> _Exercise requirements_
A: From the text about Danville, Kentucky, copy the passage from "Fast forward to" up to and including "his eccentric dream.".
B: List every person the text about Danville, Kentucky mentions by name.
C: Continue the text about Danville, Kentucky and the Pioneer Playhouse, picking up right after its final sentence.

(Beginning of Excerpted text)

This is our summer for short regional trips. And we’ve found some delightful places quite close to home that are worthy of a visit.
Danville, Kentucky is steeped in old-timey history. It’s the site of an early pioneer settlement, back when Daniel Boone was traipsing about Indian Territory trying to tame the wilderness. The Shawnee Indians weren’t too pleased with this encroachment on their traditional hunting grounds, and many a bloody battle was fought with the white settlers until at last, outnumbered and outgunned, the tribes retreated.
Early Danville residents then settled down to the important business of carving a town from the wild and wooly frontier, and here we find the First Post Office West of the Alleghenies, the log cabin courthouse where the Kentucky Constitution was written with quill and ink, and the pioneering efforts of Dr. Ephraim McDowell who performed the first successful abdominal surgery on Mrs. Jane Todd Crawford to remove a 22 lb. tumor – without the benefit of anesthesia! Legend has it that Mrs. Crawford rode a donkey some 60 miles to the doctor’s office and sang hymns throughout the procedure to steady her nerves. I suspect quite a lot of whiskey was also involved, although Dr. McDowell did not mention that particular detail in his meticulous report.
Fast forward to the post-war boom of the 1950’s when Danville was fairly humming with promise and prosperity, and we find the industrious Mr. Eben Hensen building his eccentric dream.
Mr. Hensen was a trained thespian, having studied drama in NYC with other notables like Tony Curtis, Bea Arthur, and Harry Belefonte. He brought his considerable talents and connections back to Central Kentucky to create a summer stock theater in the middle of nowhere. The Pioneer Playhouse was built, piece by piece, with materials scavenged from historic property demolitions during a time when the mantra of the country was out with the old, in with the new. The large campus of buildings was constructed from hand-hewn beams from the old town hall, lumber and street lamps from the train depot, and any other materials Hensen could find. He even salvaged the old firehouse bell and chairs from a local barbershop.

(End of Excerpted text)
(Beginning of Data excerpts)

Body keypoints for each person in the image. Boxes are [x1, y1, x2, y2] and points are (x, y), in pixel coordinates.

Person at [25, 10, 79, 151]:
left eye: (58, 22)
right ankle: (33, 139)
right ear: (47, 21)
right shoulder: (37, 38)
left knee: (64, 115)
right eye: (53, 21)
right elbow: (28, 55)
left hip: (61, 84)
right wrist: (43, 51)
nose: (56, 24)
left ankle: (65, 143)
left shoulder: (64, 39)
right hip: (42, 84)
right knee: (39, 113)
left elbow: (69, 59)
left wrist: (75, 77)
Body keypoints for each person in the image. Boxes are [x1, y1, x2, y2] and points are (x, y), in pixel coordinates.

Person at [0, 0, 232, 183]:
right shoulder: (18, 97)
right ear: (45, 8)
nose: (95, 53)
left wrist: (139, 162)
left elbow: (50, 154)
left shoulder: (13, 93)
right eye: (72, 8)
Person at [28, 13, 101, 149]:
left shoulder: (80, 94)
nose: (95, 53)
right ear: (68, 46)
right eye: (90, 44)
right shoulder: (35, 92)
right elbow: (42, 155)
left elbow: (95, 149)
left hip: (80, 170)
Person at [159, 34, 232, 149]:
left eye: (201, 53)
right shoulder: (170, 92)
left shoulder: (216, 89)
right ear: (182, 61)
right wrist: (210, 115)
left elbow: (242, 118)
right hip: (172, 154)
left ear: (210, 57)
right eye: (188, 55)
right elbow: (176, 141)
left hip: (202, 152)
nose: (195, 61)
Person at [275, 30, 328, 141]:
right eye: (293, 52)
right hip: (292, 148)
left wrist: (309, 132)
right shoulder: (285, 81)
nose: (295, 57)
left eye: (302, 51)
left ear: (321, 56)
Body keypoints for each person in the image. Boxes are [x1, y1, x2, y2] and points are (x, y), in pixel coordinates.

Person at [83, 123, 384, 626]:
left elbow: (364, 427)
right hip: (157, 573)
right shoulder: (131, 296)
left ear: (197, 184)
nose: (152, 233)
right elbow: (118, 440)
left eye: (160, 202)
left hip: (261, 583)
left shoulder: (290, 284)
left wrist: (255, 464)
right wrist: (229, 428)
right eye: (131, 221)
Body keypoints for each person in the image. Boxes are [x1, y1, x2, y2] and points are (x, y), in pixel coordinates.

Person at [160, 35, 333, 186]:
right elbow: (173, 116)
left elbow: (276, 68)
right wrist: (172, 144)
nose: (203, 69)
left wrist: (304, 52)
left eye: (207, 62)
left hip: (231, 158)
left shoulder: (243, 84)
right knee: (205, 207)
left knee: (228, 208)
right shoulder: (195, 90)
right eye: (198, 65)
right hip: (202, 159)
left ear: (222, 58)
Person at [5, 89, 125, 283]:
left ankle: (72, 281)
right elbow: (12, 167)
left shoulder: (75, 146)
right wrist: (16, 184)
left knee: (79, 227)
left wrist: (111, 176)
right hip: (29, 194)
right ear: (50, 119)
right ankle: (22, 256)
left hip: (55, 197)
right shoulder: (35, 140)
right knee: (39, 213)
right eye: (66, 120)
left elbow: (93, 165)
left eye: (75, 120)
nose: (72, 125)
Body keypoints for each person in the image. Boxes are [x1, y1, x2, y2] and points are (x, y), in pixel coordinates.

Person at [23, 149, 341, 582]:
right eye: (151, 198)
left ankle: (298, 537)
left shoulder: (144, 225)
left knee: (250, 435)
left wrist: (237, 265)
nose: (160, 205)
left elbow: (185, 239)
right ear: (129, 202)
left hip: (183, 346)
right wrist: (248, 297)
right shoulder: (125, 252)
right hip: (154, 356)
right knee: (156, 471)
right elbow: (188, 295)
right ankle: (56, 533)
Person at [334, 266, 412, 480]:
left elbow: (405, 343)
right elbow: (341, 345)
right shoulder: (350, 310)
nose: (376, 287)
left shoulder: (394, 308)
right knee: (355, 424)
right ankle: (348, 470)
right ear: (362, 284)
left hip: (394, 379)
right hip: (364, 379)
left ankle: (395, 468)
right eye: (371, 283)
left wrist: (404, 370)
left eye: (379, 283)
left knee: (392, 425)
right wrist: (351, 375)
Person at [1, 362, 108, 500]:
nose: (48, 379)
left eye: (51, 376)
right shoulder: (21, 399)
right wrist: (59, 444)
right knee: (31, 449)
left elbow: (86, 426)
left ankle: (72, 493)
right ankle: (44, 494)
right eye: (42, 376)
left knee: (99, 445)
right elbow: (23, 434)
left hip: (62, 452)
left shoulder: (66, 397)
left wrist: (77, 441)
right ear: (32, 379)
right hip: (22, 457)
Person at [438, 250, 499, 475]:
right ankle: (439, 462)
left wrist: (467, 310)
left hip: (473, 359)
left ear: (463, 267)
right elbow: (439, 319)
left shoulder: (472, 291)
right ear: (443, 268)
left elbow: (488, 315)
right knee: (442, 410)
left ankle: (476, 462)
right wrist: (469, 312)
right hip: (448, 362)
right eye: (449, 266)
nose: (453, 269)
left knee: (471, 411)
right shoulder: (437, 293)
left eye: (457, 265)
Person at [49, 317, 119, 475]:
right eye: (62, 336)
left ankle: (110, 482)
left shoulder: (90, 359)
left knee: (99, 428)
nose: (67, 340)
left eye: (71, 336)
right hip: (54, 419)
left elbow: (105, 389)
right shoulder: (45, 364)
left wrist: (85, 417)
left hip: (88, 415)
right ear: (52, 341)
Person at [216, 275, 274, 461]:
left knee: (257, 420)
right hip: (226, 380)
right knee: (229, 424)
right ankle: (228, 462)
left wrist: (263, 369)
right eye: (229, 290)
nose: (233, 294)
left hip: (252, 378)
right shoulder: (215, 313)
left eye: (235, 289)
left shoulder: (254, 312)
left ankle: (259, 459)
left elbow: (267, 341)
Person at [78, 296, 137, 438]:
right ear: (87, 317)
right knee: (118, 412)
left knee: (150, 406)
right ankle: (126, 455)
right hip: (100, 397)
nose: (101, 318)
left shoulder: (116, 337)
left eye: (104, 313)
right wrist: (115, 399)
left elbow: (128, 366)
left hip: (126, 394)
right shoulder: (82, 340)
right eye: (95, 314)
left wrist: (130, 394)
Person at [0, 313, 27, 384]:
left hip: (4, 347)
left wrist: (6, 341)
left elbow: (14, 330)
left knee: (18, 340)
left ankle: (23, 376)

(End of Data excerpts)

> _Answers for the exercise_
A:
Fast forward to the post-war boom of the 1950’s when Danville was fairly humming with promise and prosperity, and we find the industrious Mr. Eben Hensen building his eccentric dream.

B: Daniel Boone, Dr. Ephraim McDowell, Mrs. Jane Todd Crawford, Eben Hensen, Tony Curtis, Bea Arthur, Harry Belefonte

C:
Today, celebrating its 66th year, the Pioneer Playhouse is still run by the Hensen family, and entertains enthusiastic crowds all summer long with a varied schedule of performances. We saw the premiere of Lewis Black’s new comedy, One Slight Hitch, under the stars in the open-air theater. A buffet dinner of BBQ and homemade pickles was served before the show in a comely courtyard where Charlotte Hensen (wife of Eben, the founder) strummed a guitar and recounted the history of her family’s long adventure with the performing arts.
Camping is available at the Pioneer Playhouse, which gave us a good excuse to spend a couple of days touring Danville’s lively downtown area. Nearby Centre College keeps the town hopping with coffee and beer joints, and Constitution Park offers a lesson in the history of the area with multiple museums and preserved buildings.
We sure enjoy finding local gems like the Pioneer Playhouse in Danville, and we’ll be searching for our next charming adventure soon!